NIST would write common measurement rules, and the bill also orders a study on what utilities know about future demand. That could help grid planners track one of the fastest-growing loads more clearly.

Data centers are becoming one of the electricity system’s fastest-growing loads, and a House bill would try to make that growth easier to see. In Washington, the proposal would direct the National Institute of Standards and Technology, or NIST, to develop best practices for measuring data-center energy use.

It would also order a study of data availability to improve energy demand forecasting capabilities. In plain terms, that means the government would look at whether utilities and planners have the information they need to predict how much power the grid will have to serve as more large computing facilities come online.

The measurement gap

The bill is not a cap, a ban or a new permitting hurdle. It is a measurement play. If different facilities are tracked in different ways, the grid gets a blurry picture of a load that can be large, constant and hard to compare from one site to the next.

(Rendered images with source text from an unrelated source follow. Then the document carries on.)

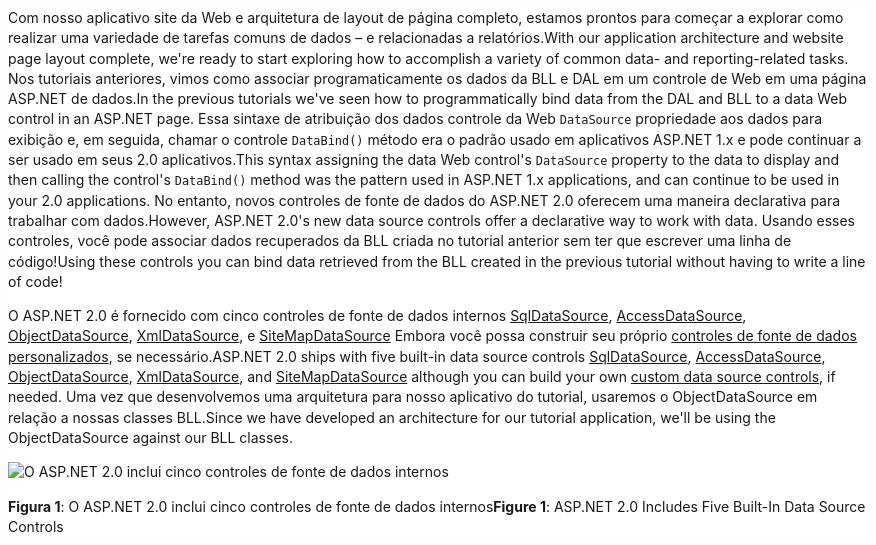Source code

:<span data-ttu-id="d3fac-108">Com nosso aplicativo site da Web e arquitetura de layout de página completo, estamos prontos para começar a explorar como realizar uma variedade de tarefas comuns de dados – e relacionadas a relatórios.</span><span class="sxs-lookup"><span data-stu-id="d3fac-108">With our application architecture and website page layout complete, we're ready to start exploring how to accomplish a variety of common data- and reporting-related tasks.</span></span> <span data-ttu-id="d3fac-109">Nos tutoriais anteriores, vimos como associar programaticamente os dados da BLL e DAL em um controle de Web em uma página ASP.NET de dados.</span><span class="sxs-lookup"><span data-stu-id="d3fac-109">In the previous tutorials we've seen how to programmatically bind data from the DAL and BLL to a data Web control in an ASP.NET page.</span></span> <span data-ttu-id="d3fac-110">Essa sintaxe de atribuição dos dados controle da Web `DataSource` propriedade aos dados para exibição e, em seguida, chamar o controle `DataBind()` método era o padrão usado em aplicativos ASP.NET 1.x e pode continuar a ser usado em seus 2.0 aplicativos.</span><span class="sxs-lookup"><span data-stu-id="d3fac-110">This syntax assigning the data Web control's `DataSource` property to the data to display and then calling the control's `DataBind()` method was the pattern used in ASP.NET 1.x applications, and can continue to be used in your 2.0 applications.</span></span> <span data-ttu-id="d3fac-111">No entanto, novos controles de fonte de dados do ASP.NET 2.0 oferecem uma maneira declarativa para trabalhar com dados.</span><span class="sxs-lookup"><span data-stu-id="d3fac-111">However, ASP.NET 2.0's new data source controls offer a declarative way to work with data.</span></span> <span data-ttu-id="d3fac-112">Usando esses controles, você pode associar dados recuperados da BLL criada no tutorial anterior sem ter que escrever uma linha de código!</span><span class="sxs-lookup"><span data-stu-id="d3fac-112">Using these controls you can bind data retrieved from the BLL created in the previous tutorial without having to write a line of code!</span></span>

<span data-ttu-id="d3fac-113">O ASP.NET 2.0 é fornecido com cinco controles de fonte de dados internos [SqlDataSource](https://msdn.microsoft.com/library/dz12d98w%28vs.80%29.aspx), [AccessDataSource](https://msdn.microsoft.com/library/8e5545e1.aspx), [ObjectDataSource](https://msdn.microsoft.com/library/9a4kyhcx.aspx), [XmlDataSource](https://msdn.microsoft.com/library/e8d8587a%28en-US,VS.80%29.aspx), e [SiteMapDataSource](https://msdn.microsoft.com/library/5ex9t96x%28en-US,VS.80%29.aspx) Embora você possa construir seu próprio [controles de fonte de dados personalizados](https://msdn.microsoft.com/library/default.asp?url=/library/dnvs05/html/DataSourceCon1.asp), se necessário.</span><span class="sxs-lookup"><span data-stu-id="d3fac-113">ASP.NET 2.0 ships with five built-in data source controls [SqlDataSource](https://msdn.microsoft.com/library/dz12d98w%28vs.80%29.aspx), [AccessDataSource](https://msdn.microsoft.com/library/8e5545e1.aspx), [ObjectDataSource](https://msdn.microsoft.com/library/9a4kyhcx.aspx), [XmlDataSource](https://msdn.microsoft.com/library/e8d8587a%28en-US,VS.80%29.aspx), and [SiteMapDataSource](https://msdn.microsoft.com/library/5ex9t96x%28en-US,VS.80%29.aspx) although you can build your own [custom data source controls](https://msdn.microsoft.com/library/default.asp?url=/library/dnvs05/html/DataSourceCon1.asp), if needed.</span></span> <span data-ttu-id="d3fac-114">Uma vez que desenvolvemos uma arquitetura para nosso aplicativo do tutorial, usaremos o ObjectDataSource em relação a nossas classes BLL.</span><span class="sxs-lookup"><span data-stu-id="d3fac-114">Since we have developed an architecture for our tutorial application, we'll be using the ObjectDataSource against our BLL classes.</span></span>

![O ASP.NET 2.0 inclui cinco controles de fonte de dados internos](displaying-data-with-the-objectdatasource-vb/_static/image1.png)

<span data-ttu-id="d3fac-116">**Figura 1**: O ASP.NET 2.0 inclui cinco controles de fonte de dados internos</span><span class="sxs-lookup"><span data-stu-id="d3fac-116">**Figure 1**: ASP.NET 2.0 Includes Five Built-In Data Source Controls</span></span>
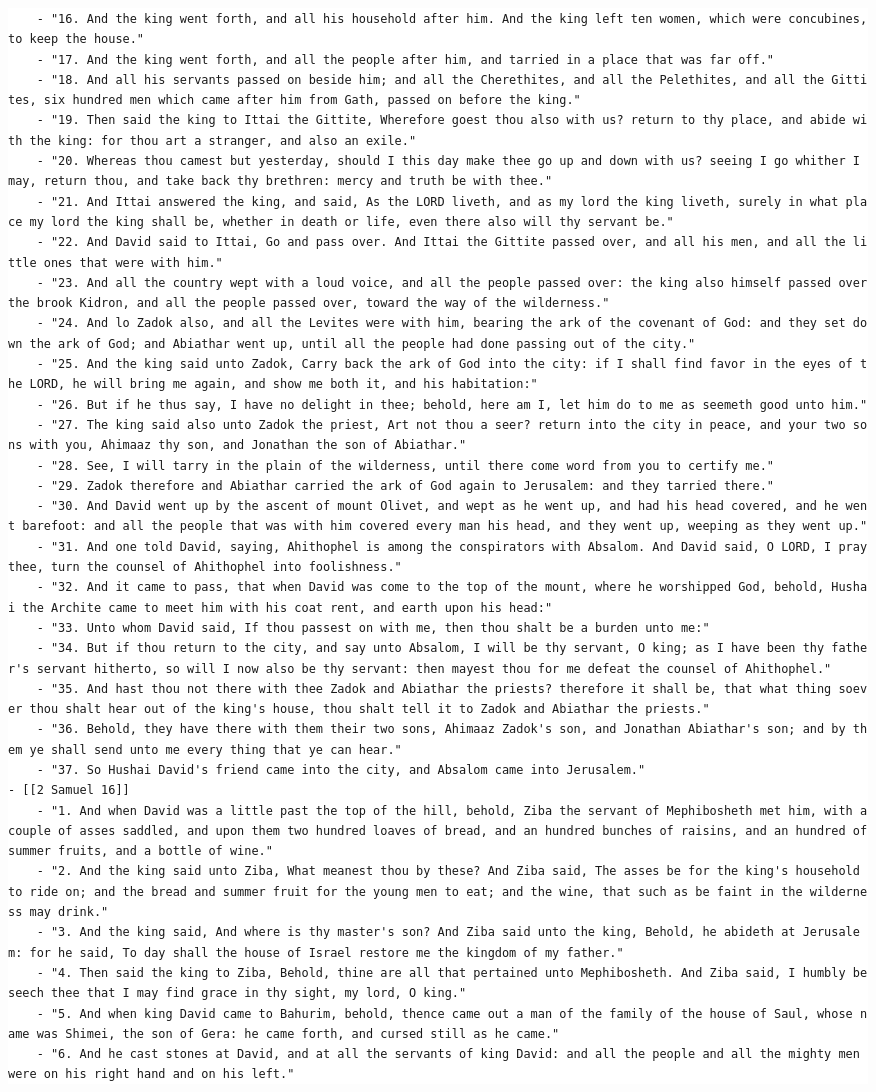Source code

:         - "16. And the king went forth, and all his household after him. And the king left ten women, which were concubines, to keep the house."
        - "17. And the king went forth, and all the people after him, and tarried in a place that was far off."
        - "18. And all his servants passed on beside him; and all the Cherethites, and all the Pelethites, and all the Gittites, six hundred men which came after him from Gath, passed on before the king."
        - "19. Then said the king to Ittai the Gittite, Wherefore goest thou also with us? return to thy place, and abide with the king: for thou art a stranger, and also an exile."
        - "20. Whereas thou camest but yesterday, should I this day make thee go up and down with us? seeing I go whither I may, return thou, and take back thy brethren: mercy and truth be with thee."
        - "21. And Ittai answered the king, and said, As the LORD liveth, and as my lord the king liveth, surely in what place my lord the king shall be, whether in death or life, even there also will thy servant be."
        - "22. And David said to Ittai, Go and pass over. And Ittai the Gittite passed over, and all his men, and all the little ones that were with him."
        - "23. And all the country wept with a loud voice, and all the people passed over: the king also himself passed over the brook Kidron, and all the people passed over, toward the way of the wilderness."
        - "24. And lo Zadok also, and all the Levites were with him, bearing the ark of the covenant of God: and they set down the ark of God; and Abiathar went up, until all the people had done passing out of the city."
        - "25. And the king said unto Zadok, Carry back the ark of God into the city: if I shall find favor in the eyes of the LORD, he will bring me again, and show me both it, and his habitation:"
        - "26. But if he thus say, I have no delight in thee; behold, here am I, let him do to me as seemeth good unto him."
        - "27. The king said also unto Zadok the priest, Art not thou a seer? return into the city in peace, and your two sons with you, Ahimaaz thy son, and Jonathan the son of Abiathar."
        - "28. See, I will tarry in the plain of the wilderness, until there come word from you to certify me."
        - "29. Zadok therefore and Abiathar carried the ark of God again to Jerusalem: and they tarried there."
        - "30. And David went up by the ascent of mount Olivet, and wept as he went up, and had his head covered, and he went barefoot: and all the people that was with him covered every man his head, and they went up, weeping as they went up."
        - "31. And one told David, saying, Ahithophel is among the conspirators with Absalom. And David said, O LORD, I pray thee, turn the counsel of Ahithophel into foolishness."
        - "32. And it came to pass, that when David was come to the top of the mount, where he worshipped God, behold, Hushai the Archite came to meet him with his coat rent, and earth upon his head:"
        - "33. Unto whom David said, If thou passest on with me, then thou shalt be a burden unto me:"
        - "34. But if thou return to the city, and say unto Absalom, I will be thy servant, O king; as I have been thy father's servant hitherto, so will I now also be thy servant: then mayest thou for me defeat the counsel of Ahithophel."
        - "35. And hast thou not there with thee Zadok and Abiathar the priests? therefore it shall be, that what thing soever thou shalt hear out of the king's house, thou shalt tell it to Zadok and Abiathar the priests."
        - "36. Behold, they have there with them their two sons, Ahimaaz Zadok's son, and Jonathan Abiathar's son; and by them ye shall send unto me every thing that ye can hear."
        - "37. So Hushai David's friend came into the city, and Absalom came into Jerusalem."
    - [[2 Samuel 16]]
        - "1. And when David was a little past the top of the hill, behold, Ziba the servant of Mephibosheth met him, with a couple of asses saddled, and upon them two hundred loaves of bread, and an hundred bunches of raisins, and an hundred of summer fruits, and a bottle of wine."
        - "2. And the king said unto Ziba, What meanest thou by these? And Ziba said, The asses be for the king's household to ride on; and the bread and summer fruit for the young men to eat; and the wine, that such as be faint in the wilderness may drink."
        - "3. And the king said, And where is thy master's son? And Ziba said unto the king, Behold, he abideth at Jerusalem: for he said, To day shall the house of Israel restore me the kingdom of my father."
        - "4. Then said the king to Ziba, Behold, thine are all that pertained unto Mephibosheth. And Ziba said, I humbly beseech thee that I may find grace in thy sight, my lord, O king."
        - "5. And when king David came to Bahurim, behold, thence came out a man of the family of the house of Saul, whose name was Shimei, the son of Gera: he came forth, and cursed still as he came."
        - "6. And he cast stones at David, and at all the servants of king David: and all the people and all the mighty men were on his right hand and on his left."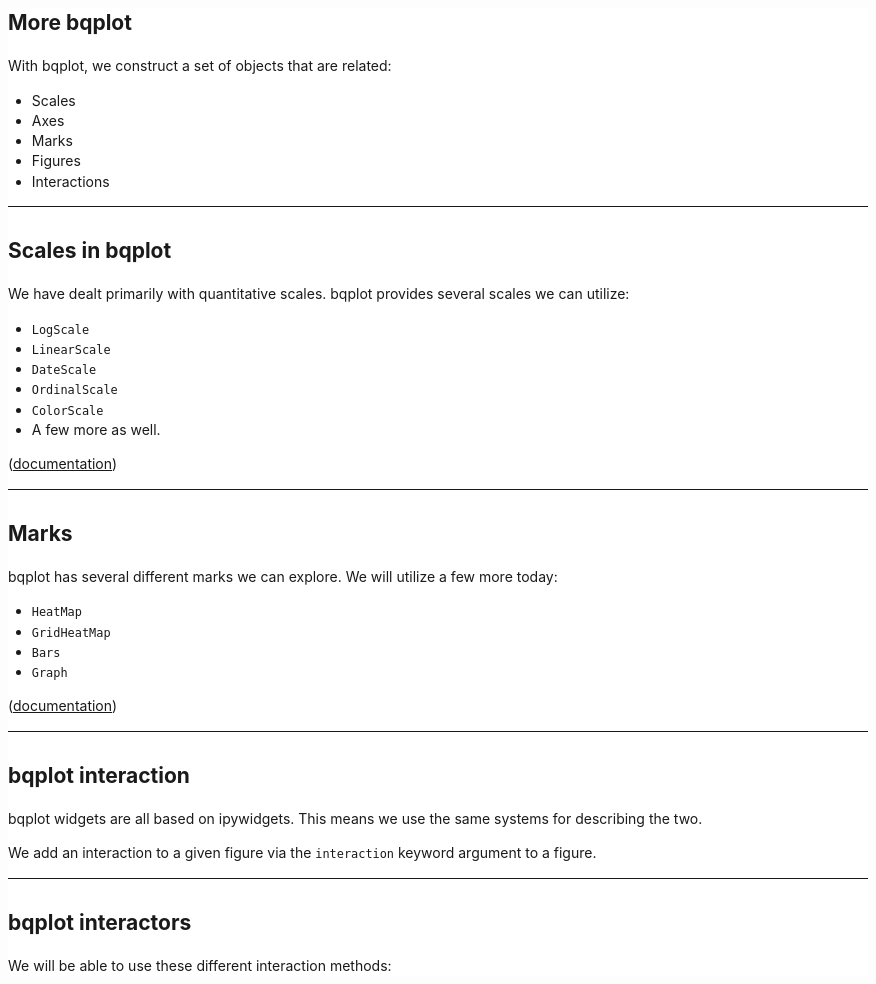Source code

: 
## More bqplot

With bqplot, we construct a set of objects that are related:

- Scales
- Axes
- Marks
- Figures
- Interactions

---

## Scales in bqplot

We have dealt primarily with quantitative scales.  bqplot provides several scales we can utilize:

- `LogScale`
- `LinearScale`
- `DateScale`
- `OrdinalScale`
- `ColorScale`
- A few more as well.

([documentation](https://bqplot.readthedocs.io/en/latest/_generate/bqplot.scales.Scale.html))

---

## Marks

bqplot has several different marks we can explore.  We will utilize a few more today:

- `HeatMap`
- `GridHeatMap`
- `Bars`
- `Graph`

([documentation](https://bqplot.readthedocs.io/en/latest/_generate/bqplot.marks.Mark.html))

---

## bqplot interaction

bqplot widgets are all based on ipywidgets.  This means we use the same systems for describing the two.

We add an interaction to a given figure via the `interaction` keyword argument to a figure.

---

## bqplot interactors

We will be able to use these different interaction methods:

Better standards would give utilities and grid planners a more consistent way to judge how much electricity these facilities actually consume, and the bill also orders a study of data availability to improve energy-demand forecasting capabilities. That matters because better measurement and forecasting can shape how utilities plan generation and transmission, which can ripple into reliability and customer costs when the data behind a fast-growing load is inconsistent.

Planning for a heavier load

Utilities plan generation and transmission far ahead of when the wires are built. If demand forecasts miss, the result can be either too little infrastructure or too much, and both mistakes can show up in reliability and customer costs. That is the problem the bill is aimed at, after being introduced in the House on June 18, 2026.

The listed sponsors are Representative Suhas Subramanyam, Representative Jay Obernolte and Representative Valerie Foushee. Their bill does not settle how much power data centers should use. It tries to make the system measuring that use a little less guesswork and a little more like planning.